*PROBLEM TO WORK ON*. Reproduce every line of text in the material below exactly as it appears, leaving out the picture markers.
BEGIN MATERIAL FOR THE TASK
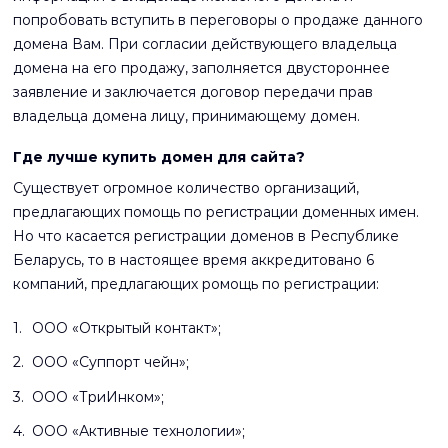
попробовать вступить в переговоры о продаже данного
домена Вам. При согласии действующего владельца
домена на его продажу, заполняется двустороннее
заявление и заключается договор передачи прав
владельца домена лицу, принимающему домен.
Где лучше купить домен для сайта?
Существует огромное количество организаций,
предлагающих помощь по регистрации доменных имен.
Но что касается регистрации доменов в Республике
Беларусь, то в настоящее время аккредитовано 6
компаний, предлагающих ромощь по регистрации:
ООО «Открытый контакт»;
ООО «Суппорт чейн»;
ООО «ТриИнком»;
ООО «Активные технологии»;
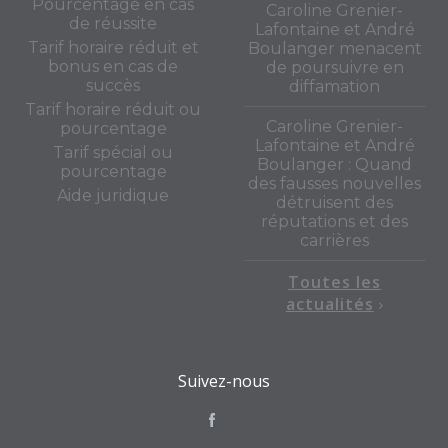
Pourcentage en cas
Caroline Grenier-
de réussite
Lafontaine et André
Tarif horaire réduit et
Boulanger menacent
bonus en cas de
de poursuivre en
succès
diffamation
Tarif horaire réduit ou
Caroline Grenier-
pourcentage
Lafontaine et André
Tarif spécial ou
Boulanger : Quand
pourcentage
des fausses nouvelles
Aide juridique
détruisent des
réputations et des
carrières
Toutes les
actualités
Suivez-nous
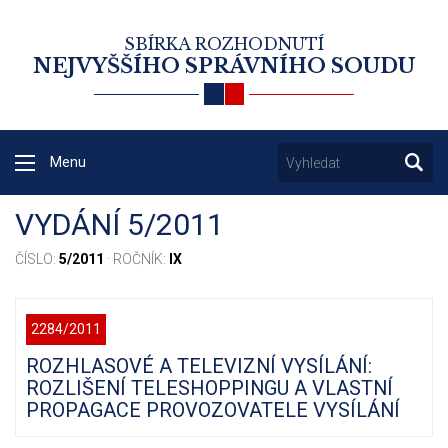
SBÍRKA ROZHODNUTÍ
NEJVYŠŠÍHO SPRÁVNÍHO SOUDU
Menu
VYDÁNÍ 5/2011
ČÍSLO:
5/2011
· ROČNÍK:
IX
2284/2011
ROZHLASOVÉ A TELEVIZNÍ VYSÍLÁNÍ:
ROZLIŠENÍ TELESHOPPINGU A VLASTNÍ
PROPAGACE PROVOZOVATELE VYSÍLÁNÍ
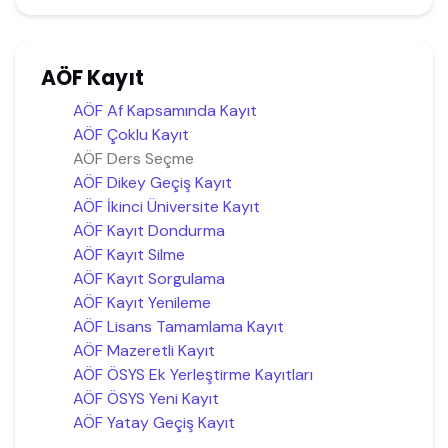
AÖF Kayıt
AÖF Af Kapsamında Kayıt
AÖF Çoklu Kayıt
AÖF Ders Seçme
AÖF Dikey Geçiş Kayıt
AÖF İkinci Üniversite Kayıt
AÖF Kayıt Dondurma
AÖF Kayıt Silme
AÖF Kayıt Sorgulama
AÖF Kayıt Yenileme
AÖF Lisans Tamamlama Kayıt
AÖF Mazeretli Kayıt
AÖF ÖSYS Ek Yerleştirme Kayıtları
AÖF ÖSYS Yeni Kayıt
AÖF Yatay Geçiş Kayıt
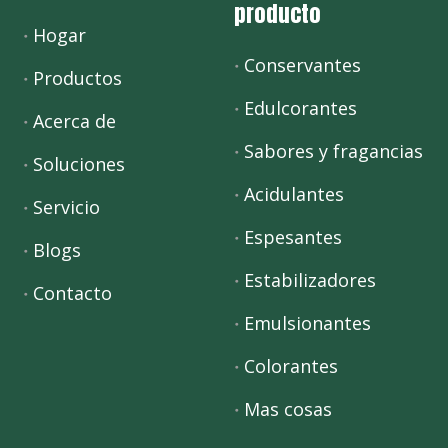
producto
Hogar
Conservantes
Productos
Edulcorantes
Acerca de
Sabores y fragancias
Soluciones
Acidulantes
Servicio
Espesantes
Blogs
Estabilizadores
Contacto
Emulsionantes
Colorantes
Mas cosas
END MATERIAL FOR THE TASK
*RESULT*.
попробовать вступить в переговоры о продаже данного
домена Вам. При согласии действующего владельца
домена на его продажу, заполняется двустороннее
заявление и заключается договор передачи прав
владельца домена лицу, принимающему домен.
Где лучше купить домен для сайта?
Существует огромное количество организаций,
предлагающих помощь по регистрации доменных имен.
Но что касается регистрации доменов в Республике
Беларусь, то в настоящее время аккредитовано 6
компаний, предлагающих ромощь по регистрации:
ООО «Открытый контакт»;
ООО «Суппорт чейн»;
ООО «ТриИнком»;
ООО «Активные технологии»;
Pourcentage en cas
Caroline Grenier-
de réussite
Lafontaine et André
Tarif horaire réduit et
Boulanger menacent
bonus en cas de
de poursuivre en
succès
diffamation
Tarif horaire réduit ou
Caroline Grenier-
pourcentage
Lafontaine et André
Tarif spécial ou
Boulanger : Quand
pourcentage
des fausses nouvelles
Aide juridique
détruisent des
réputations et des
carrières
Toutes les
actualités
Suivez-nous
SBÍRKA ROZHODNUTÍ
NEJVYŠŠÍHO SPRÁVNÍHO SOUDU
Menu
VYDÁNÍ 5/2011
ČÍSLO:
5/2011
· ROČNÍK:
IX
2284/2011
ROZHLASOVÉ A TELEVIZNÍ VYSÍLÁNÍ:
ROZLIŠENÍ TELESHOPPINGU A VLASTNÍ
PROPAGACE PROVOZOVATELE VYSÍLÁNÍ
AÖF Kayıt
AÖF Af Kapsamında Kayıt
AÖF Çoklu Kayıt
AÖF Ders Seçme
AÖF Dikey Geçiş Kayıt
AÖF İkinci Üniversite Kayıt
AÖF Kayıt Dondurma
AÖF Kayıt Silme
AÖF Kayıt Sorgulama
AÖF Kayıt Yenileme
AÖF Lisans Tamamlama Kayıt
AÖF Mazeretli Kayıt
AÖF ÖSYS Ek Yerleştirme Kayıtları
AÖF ÖSYS Yeni Kayıt
AÖF Yatay Geçiş Kayıt
producto
Hogar
Conservantes
Productos
Edulcorantes
Acerca de
Sabores y fragancias
Soluciones
Acidulantes
Servicio
Espesantes
Blogs
Estabilizadores
Contacto
Emulsionantes
Colorantes
Mas cosas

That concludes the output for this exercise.